The covariance of random variables X and Y is defined to be the expectation of the interaction of the deviation of X away from its mean E[X] with the deviation of Y away from its mean E[Y]:
Cov(X, Y) := ̃σXY := E[(X - E[X])(Y - E[Y])].
The interpretation of the covariance is as follows: it tells us the linear statistical association between X and Y. When σXY is positive, deviations of X above the mean tend to occur together with deviations of Y above its mean. When σXY is negative, deviations of X and Y about their means tend to go in opposite directions. Covariance captures only "linear" association between X and Y because it detects whether Y is a linear transformation of X or not. By the Cauchy-Schwarz inequality
|Cov(X, Y)|^2 ≤ Var(X) · Var(Y),
with equality if and only if Y = aX + b for some constants a, b.
(a) Verify the following very useful formula for computing the covariance in the case when X, Y are discrete random variables and in the case when X, Y are jointly continuous random variables:
Cov(X, Y) = E[XY] − E[X]E[Y].
(b) Prove the following useful formulas (assume either discrete or continuous case):
Var(aX + bY) = a^2 Var(X) + b^2 Var(Y) + 2ab Cov(X, Y)
Cov(aX, bY + cX) = ab Cov(X, Y) + ac Var(X).
(c) Define the correlation coefficient
ρ(X, Y) := (E[XY] − E[X]E[Y]) / (√(E[X^2] − E[X]^2) · √(E[Y^2] − E[Y]^2))
and show that |ρ(X, Y)| = 1 if and only if Y is a linear transformation of X.

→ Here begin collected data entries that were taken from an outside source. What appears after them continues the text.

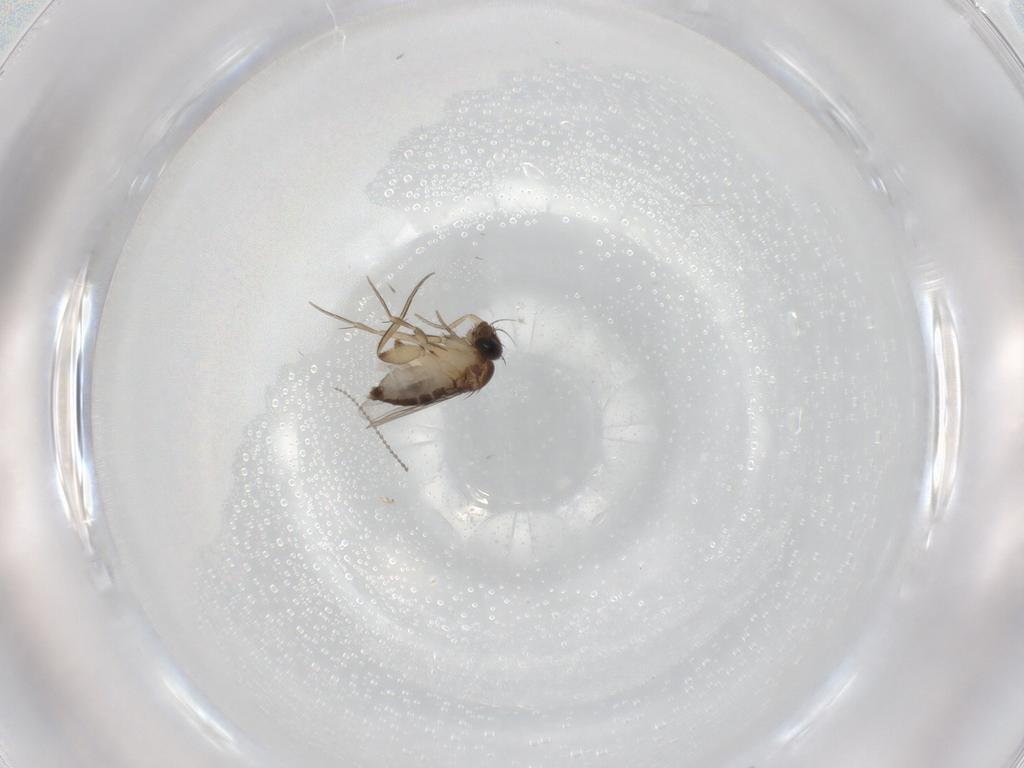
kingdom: Animalia
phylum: Arthropoda
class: Insecta
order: Diptera
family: Phoridae
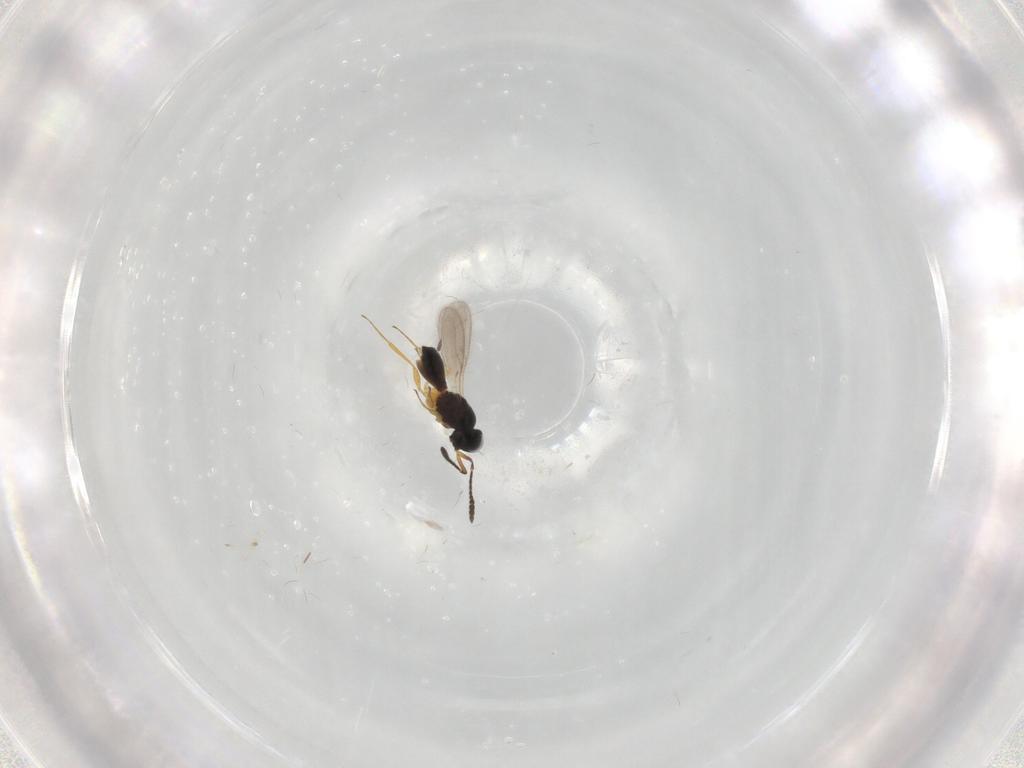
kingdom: Animalia
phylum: Arthropoda
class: Insecta
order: Hymenoptera
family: Scelionidae
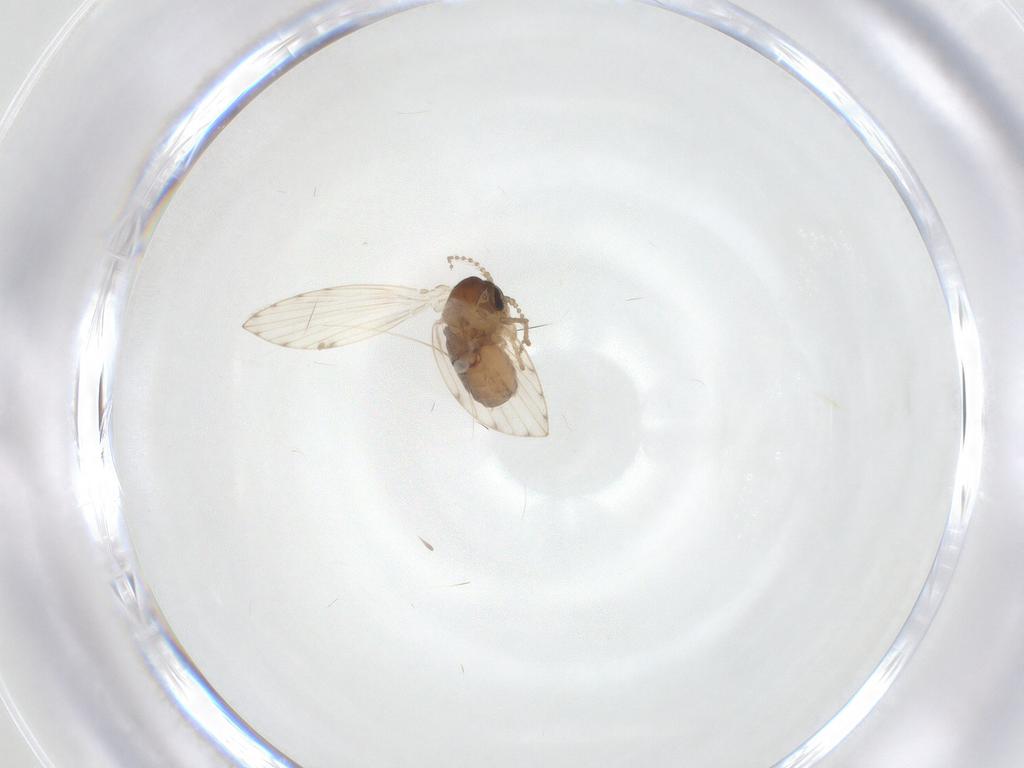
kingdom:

(d) For a general pair of random variables X, Y, the following decomposition of Y
Y = α + βX + U where Cov(U, X) = 0, E[U] = 0
into the sum of a linear transformation of X and a residual U that is uncorrelated with X is known as the linear regression of Y on X. Show that
β = Cov(X, Y) / Var(X)
α = E[Y] − (Cov(X, Y) / Var(X)) · E[X].
The regression function α + βX is the best approximation of random variable Y (in a certain sense) with a linear function of X.